Abstract

Abstract: In situ acetylation of homocholine by slices of rat cerebral cortex was about 34% of the in situ acetylation of choline. Acetylhomocholine synthesized by the cerebral cortical slices was distributed in the same subcellular fractions as was acetylcholine (ACh), although the relative distribution of acetylhomocholine and ACh between nerve‐ending‐free and nerve‐ending‐bound stores was different. Cerebellar slices acetylated homocholine <10% as well as did cerebral cortical slices. In vitro, choline acetyltransferase (ChAT; EC 2.3.1.1.6) either partially purified from whole rat brain, solubilized from lysed synaptosomes, or in a synaptosomal membrane‐associated form, did not acetylate homocholine at an appreciable rate. Under conditions of alkaline pH, an appreciable in vitro rate of homocholine acetylation by preparations of lysed synaptosomes was detected.

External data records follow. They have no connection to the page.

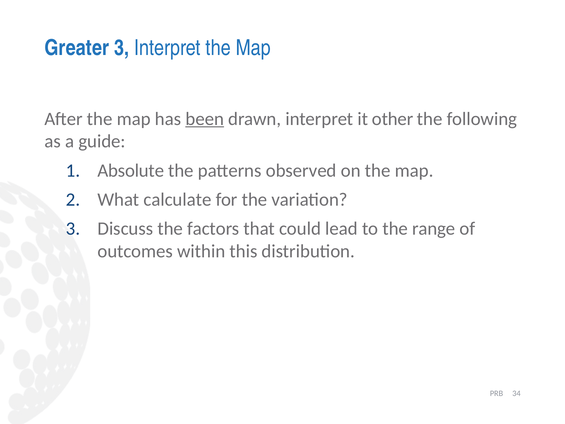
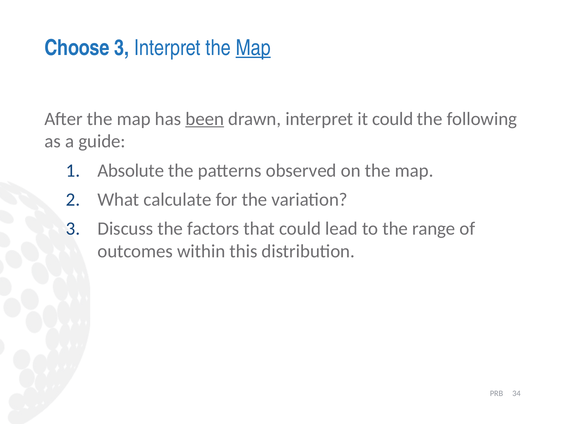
Greater: Greater -> Choose
Map at (253, 48) underline: none -> present
it other: other -> could
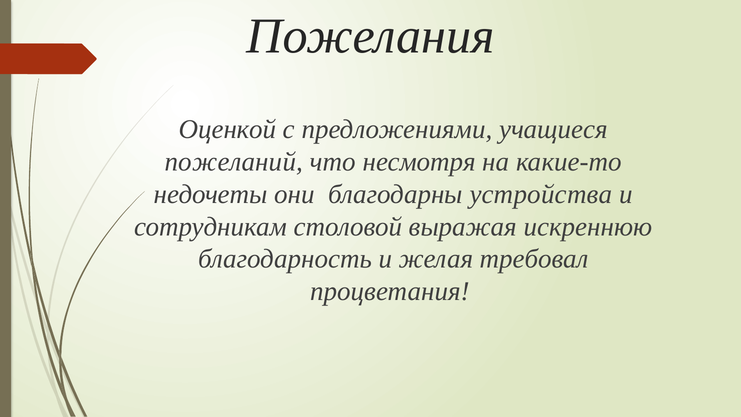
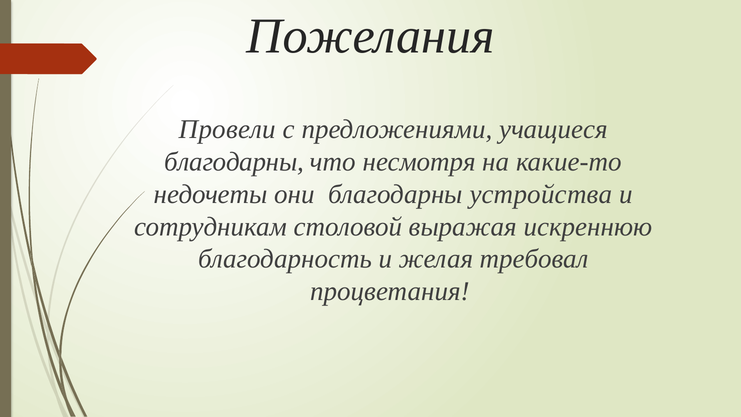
Оценкой: Оценкой -> Провели
пожеланий at (234, 162): пожеланий -> благодарны
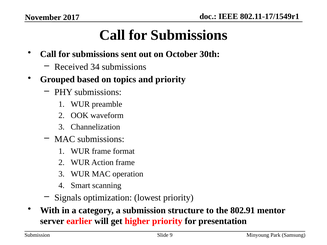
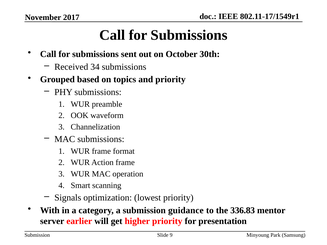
structure: structure -> guidance
802.91: 802.91 -> 336.83
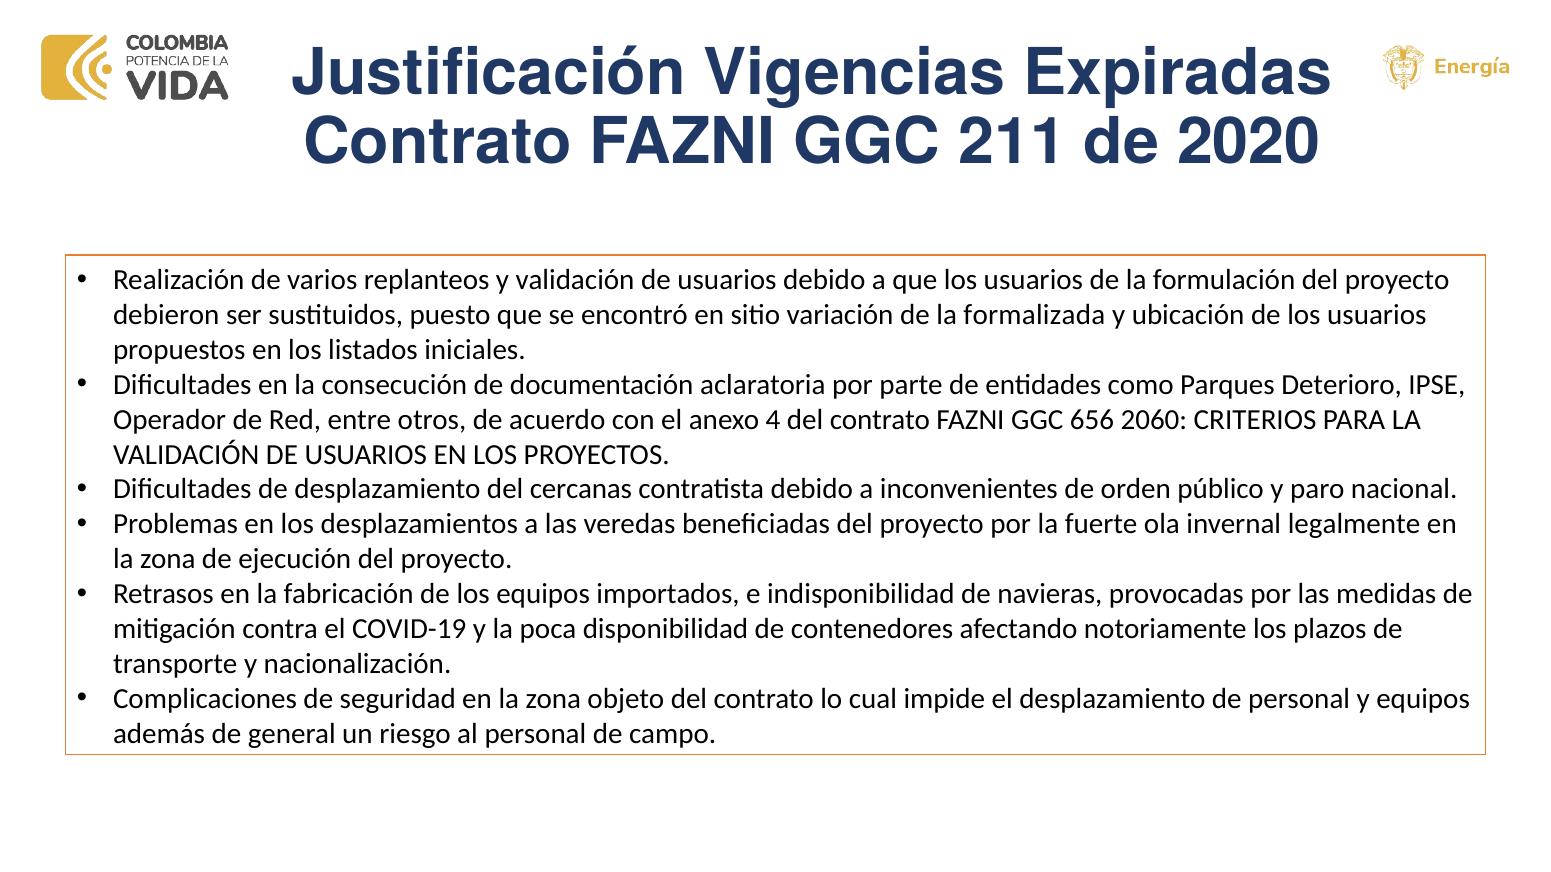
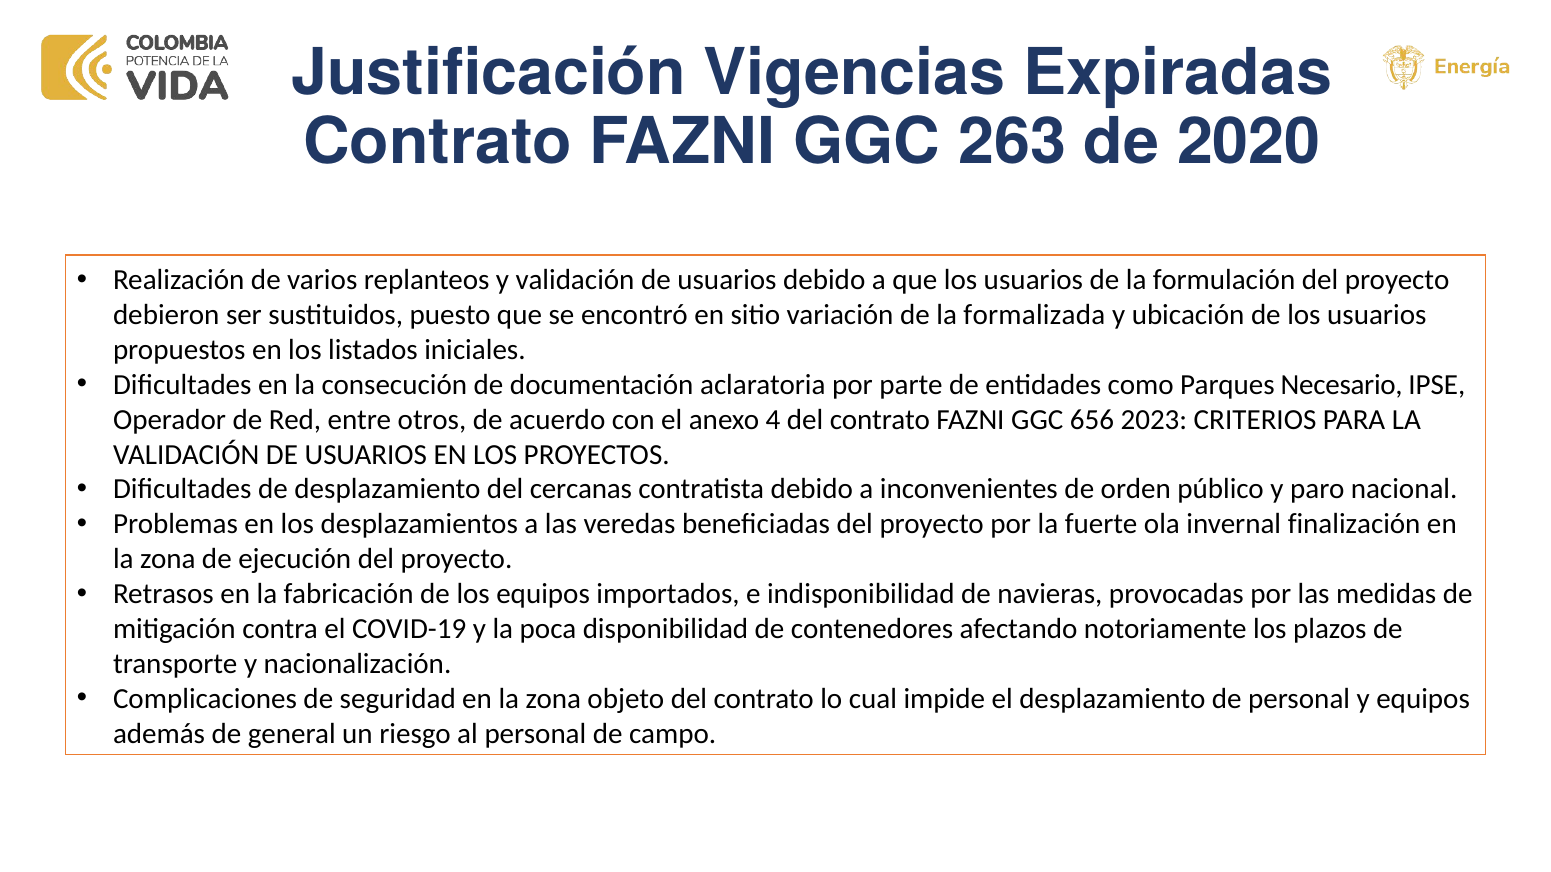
211: 211 -> 263
Deterioro: Deterioro -> Necesario
2060: 2060 -> 2023
legalmente: legalmente -> finalización
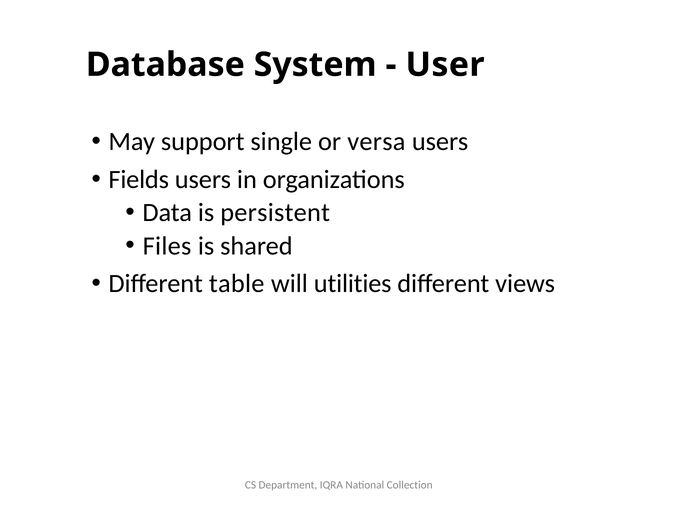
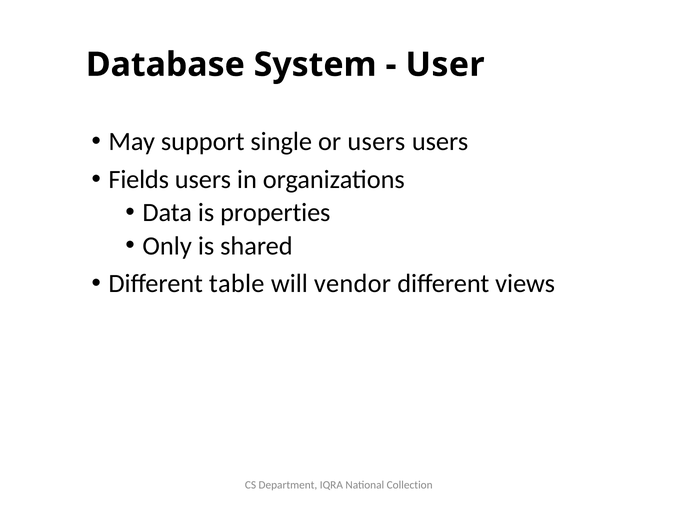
or versa: versa -> users
persistent: persistent -> properties
Files: Files -> Only
utilities: utilities -> vendor
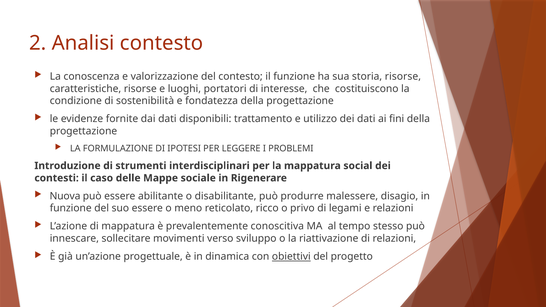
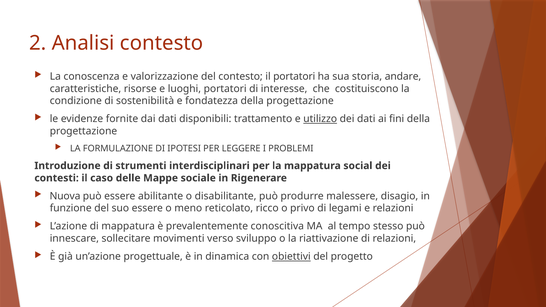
il funzione: funzione -> portatori
storia risorse: risorse -> andare
utilizzo underline: none -> present
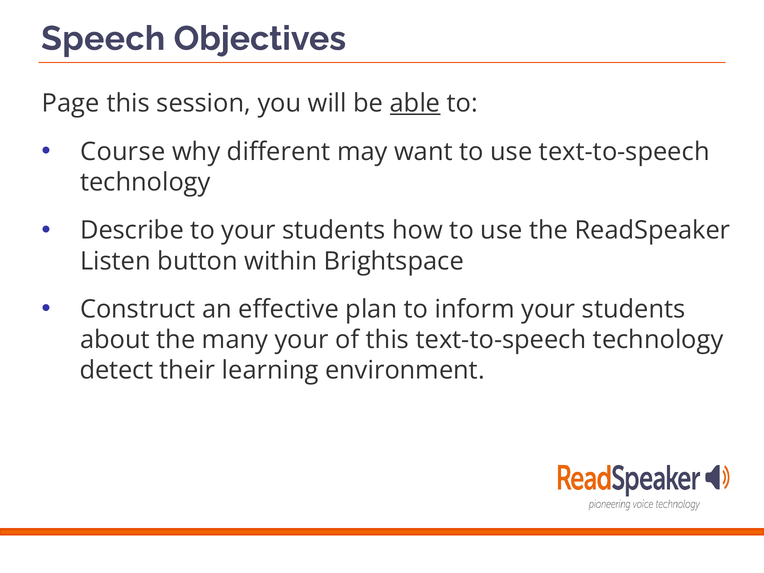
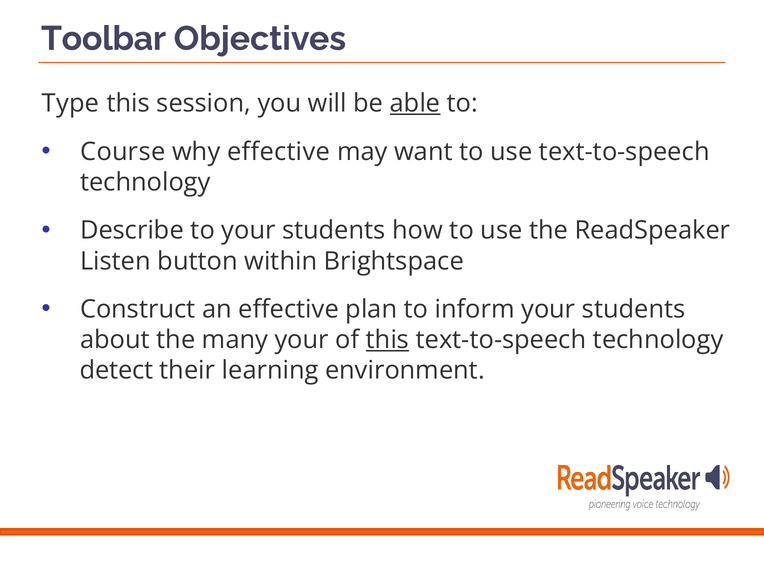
Speech: Speech -> Toolbar
Page: Page -> Type
why different: different -> effective
this at (388, 340) underline: none -> present
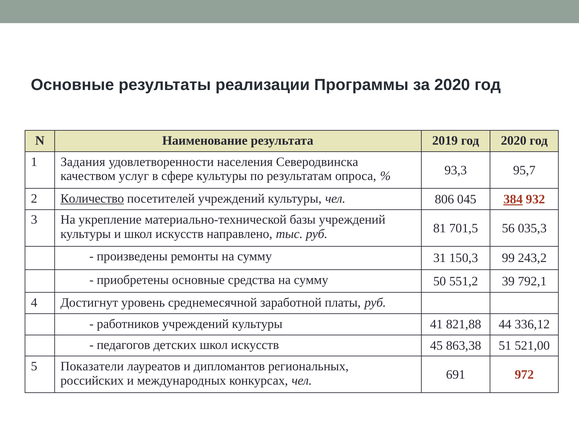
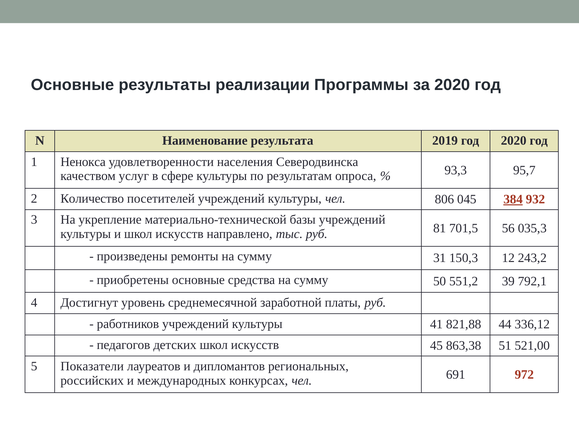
Задания: Задания -> Ненокса
Количество underline: present -> none
99: 99 -> 12
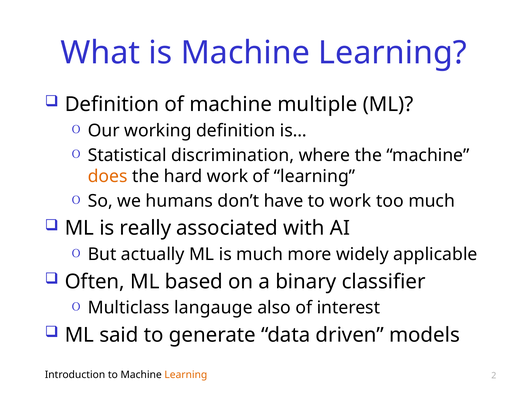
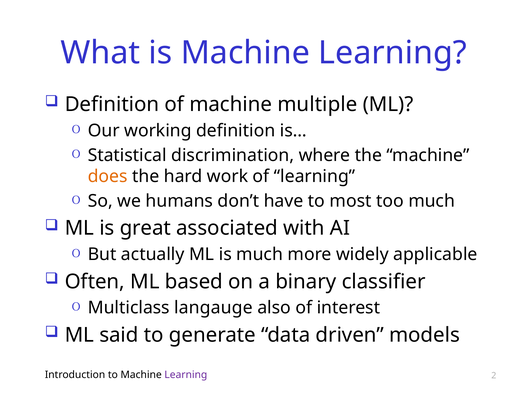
to work: work -> most
really: really -> great
Learning at (186, 375) colour: orange -> purple
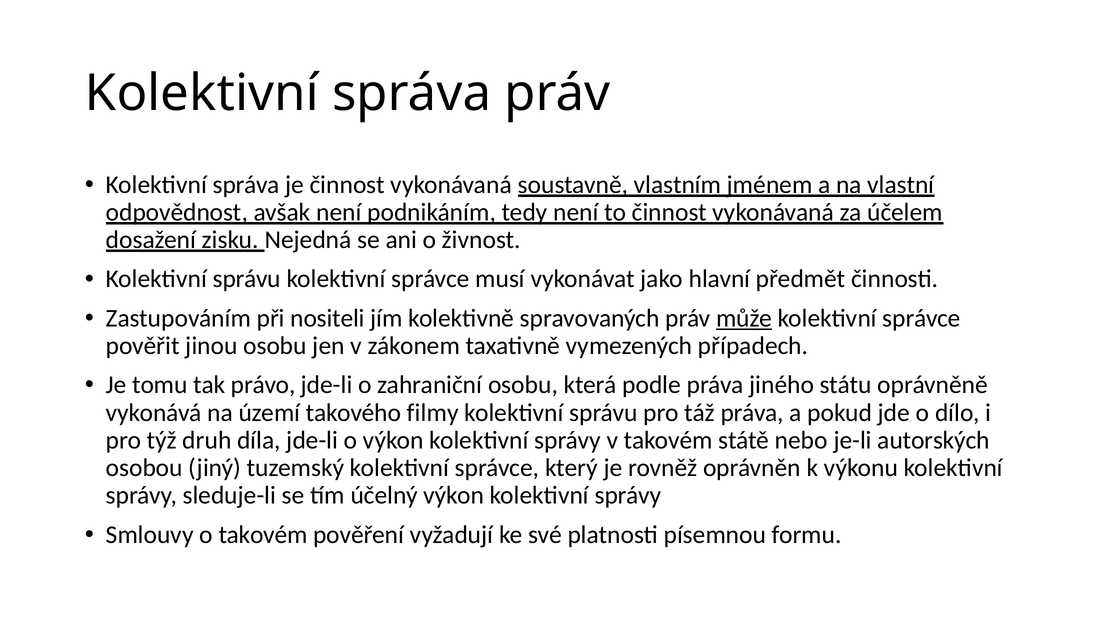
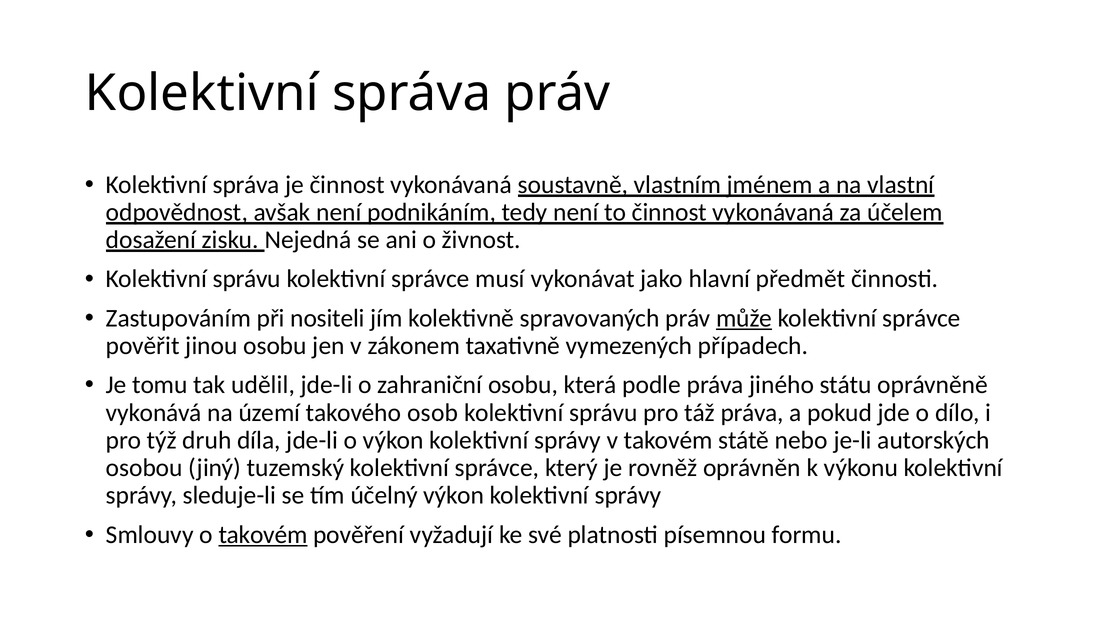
právo: právo -> udělil
filmy: filmy -> osob
takovém at (263, 534) underline: none -> present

However, analysis of this acetylation showed it not to be the result of ChAT catalysis and unlikely to occur by the same mechanism as that responsible for acetylation of homocholine in situ: the acetylation was not inhibited by ChAT inhibitors and occurred equally in the presence of preparations of lysed cerebral cortical or cerebellar synaptosomes. It is concluded that in situ acetylation of homocholine is probably catalyzed by ChAT and that acetylhomocholine is subsequently stored in the same subcellular sites as is ACh; the inability to detect ChAT‐catalyzed acetylation of homocholine in vitro might arise as an artefact of the procedures employed in isolation of the enzyme.